#### Text excerpt
════════════════════
Compilation album by Guilt by Association (Various Artists)
- Released: September 4, 2007
- Genre: Indie rock, indie folk
- Length: 61:24
- Label: Engine Room Recordings
- Producer: Jim Dunbar, Randall Poster, & Asst. Prod. Morgan Lebus

Guilt by Association (Various Artists) chronology
|  | Guilt by Association (2007) | Guilt by Association Vol. 2 (2008) |

= Guilt by Association Vol. 1 =

Guilt by Association Vol. 1 is a compilation album released September 4, 2007 by Engine Room Recordings. It features indie rock artists covering well-known pop and R&B songs.

==Overview==
Conceived and compiled by Engine Room Recordings, the album brings together a variety of artists in the indie music scene.

Engine Room Recordings held a music video contest in support of the album's release. The winner was Andy Cahill, and his video for Devendra Banhart's cover of the Oasis song "Don't Look Back in Anger" is available for viewing on YouTube and Engine Room Recordings' homepage.
════════════════════
#### Source material
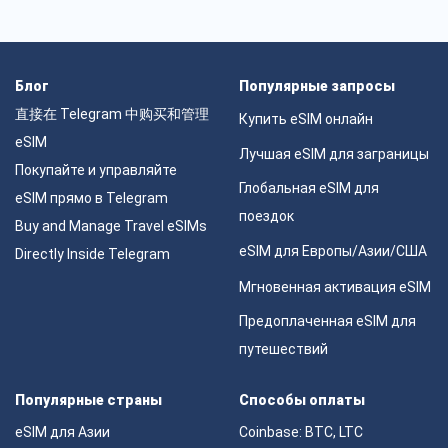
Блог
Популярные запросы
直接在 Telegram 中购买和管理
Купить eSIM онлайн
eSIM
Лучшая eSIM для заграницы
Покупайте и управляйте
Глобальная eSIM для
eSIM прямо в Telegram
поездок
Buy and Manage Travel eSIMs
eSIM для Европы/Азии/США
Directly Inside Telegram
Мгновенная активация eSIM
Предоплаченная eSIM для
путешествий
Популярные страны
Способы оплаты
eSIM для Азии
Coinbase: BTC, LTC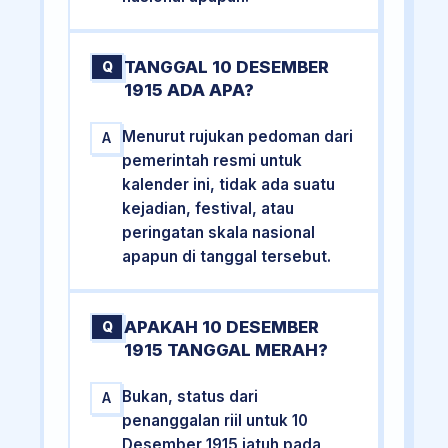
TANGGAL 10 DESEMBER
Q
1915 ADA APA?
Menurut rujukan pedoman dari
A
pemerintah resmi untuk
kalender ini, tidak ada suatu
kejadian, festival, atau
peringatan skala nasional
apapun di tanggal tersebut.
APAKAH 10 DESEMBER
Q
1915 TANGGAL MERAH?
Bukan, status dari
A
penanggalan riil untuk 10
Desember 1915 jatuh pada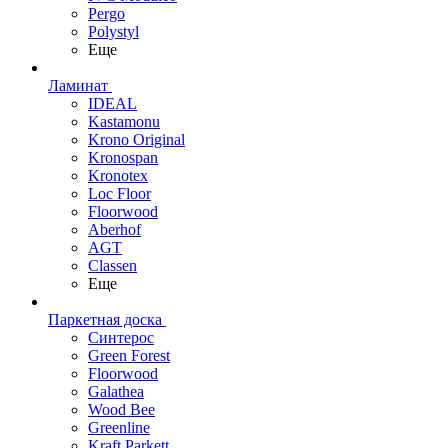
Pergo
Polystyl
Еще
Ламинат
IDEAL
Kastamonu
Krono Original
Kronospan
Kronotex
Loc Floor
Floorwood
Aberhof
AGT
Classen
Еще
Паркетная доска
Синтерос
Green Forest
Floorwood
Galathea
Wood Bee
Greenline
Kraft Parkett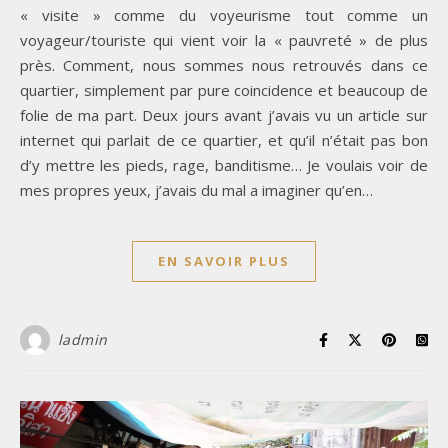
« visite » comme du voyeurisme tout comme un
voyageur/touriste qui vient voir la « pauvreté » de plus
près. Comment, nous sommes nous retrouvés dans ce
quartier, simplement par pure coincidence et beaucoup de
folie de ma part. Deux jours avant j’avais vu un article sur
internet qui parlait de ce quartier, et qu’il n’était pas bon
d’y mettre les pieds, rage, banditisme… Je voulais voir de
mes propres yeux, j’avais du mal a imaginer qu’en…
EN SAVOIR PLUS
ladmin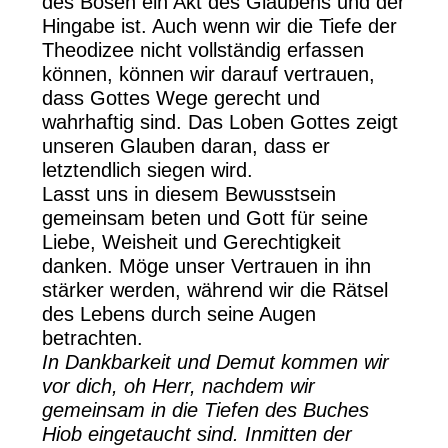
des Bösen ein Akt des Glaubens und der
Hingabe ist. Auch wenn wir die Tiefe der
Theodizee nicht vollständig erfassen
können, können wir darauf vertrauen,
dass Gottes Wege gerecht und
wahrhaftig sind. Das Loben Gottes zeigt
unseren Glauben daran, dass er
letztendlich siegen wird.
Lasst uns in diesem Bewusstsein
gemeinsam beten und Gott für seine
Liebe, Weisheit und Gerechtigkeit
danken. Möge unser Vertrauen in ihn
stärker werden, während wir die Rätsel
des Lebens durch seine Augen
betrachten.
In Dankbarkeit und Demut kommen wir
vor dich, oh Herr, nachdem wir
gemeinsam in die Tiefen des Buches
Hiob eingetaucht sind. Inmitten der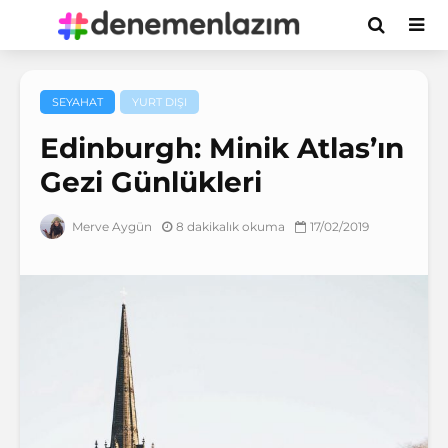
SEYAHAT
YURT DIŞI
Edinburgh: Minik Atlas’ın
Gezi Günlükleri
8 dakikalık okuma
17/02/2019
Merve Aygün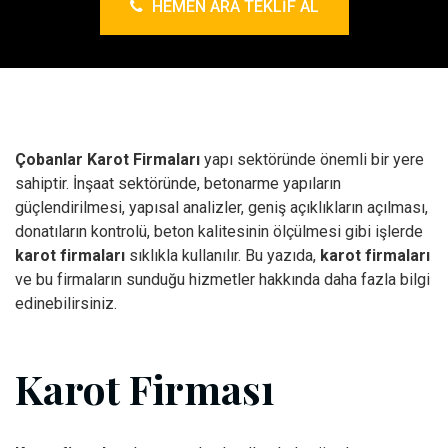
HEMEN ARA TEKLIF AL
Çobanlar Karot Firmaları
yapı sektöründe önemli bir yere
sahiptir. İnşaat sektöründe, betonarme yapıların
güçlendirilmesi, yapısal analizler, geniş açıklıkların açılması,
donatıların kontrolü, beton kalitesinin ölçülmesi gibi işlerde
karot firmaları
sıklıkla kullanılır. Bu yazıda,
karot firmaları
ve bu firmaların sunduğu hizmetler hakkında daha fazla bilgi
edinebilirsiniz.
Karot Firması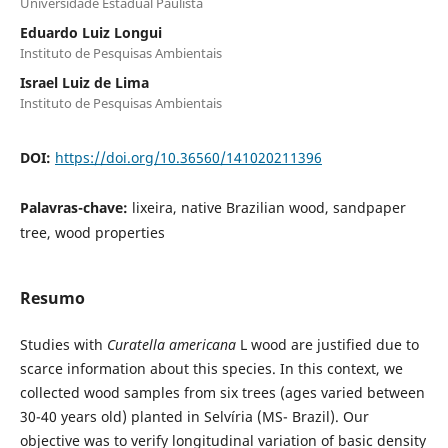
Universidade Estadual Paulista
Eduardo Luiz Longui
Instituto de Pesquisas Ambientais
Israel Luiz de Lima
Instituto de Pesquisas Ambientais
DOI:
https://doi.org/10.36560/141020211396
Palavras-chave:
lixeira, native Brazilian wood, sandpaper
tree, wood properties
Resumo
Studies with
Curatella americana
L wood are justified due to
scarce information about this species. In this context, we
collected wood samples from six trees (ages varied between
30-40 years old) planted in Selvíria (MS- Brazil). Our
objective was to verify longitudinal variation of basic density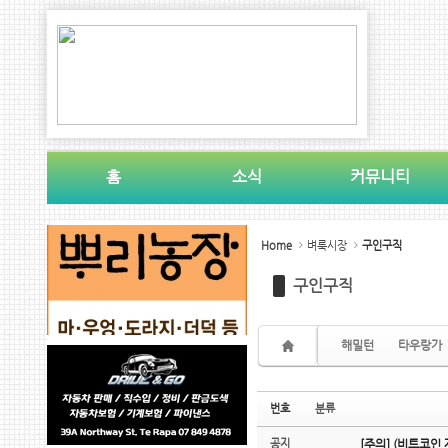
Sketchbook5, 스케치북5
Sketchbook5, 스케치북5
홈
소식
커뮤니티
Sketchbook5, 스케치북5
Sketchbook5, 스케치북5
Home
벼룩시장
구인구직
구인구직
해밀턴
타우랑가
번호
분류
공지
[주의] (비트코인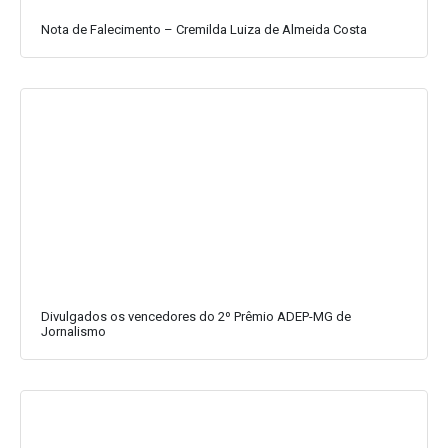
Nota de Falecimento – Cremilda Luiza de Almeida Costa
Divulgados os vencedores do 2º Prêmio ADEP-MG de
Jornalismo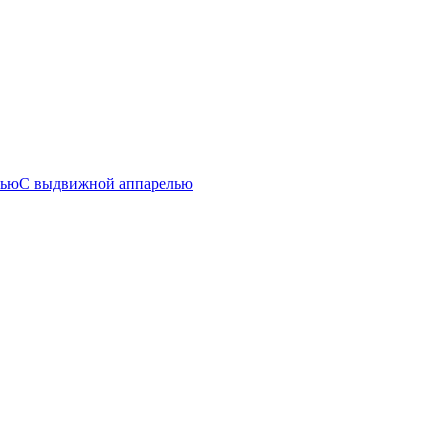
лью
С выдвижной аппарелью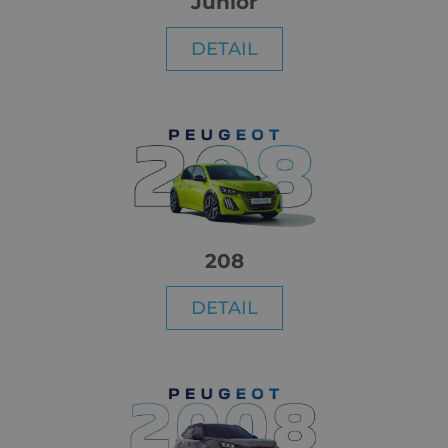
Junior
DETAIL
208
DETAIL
════════════════════
#### Apply what you read
A. According to the Guilt by Association Vol. 1 article, who won the music video contest that Engine Room Recordings held for the album's release?
B. Which people does the Guilt by Association Vol. 1 article credit with producing the album, including any assistant producer?

#### Task responses
A. Andy Cahill

B. Jim Dunbar, Randall Poster, and Morgan Lebus (assistant producer)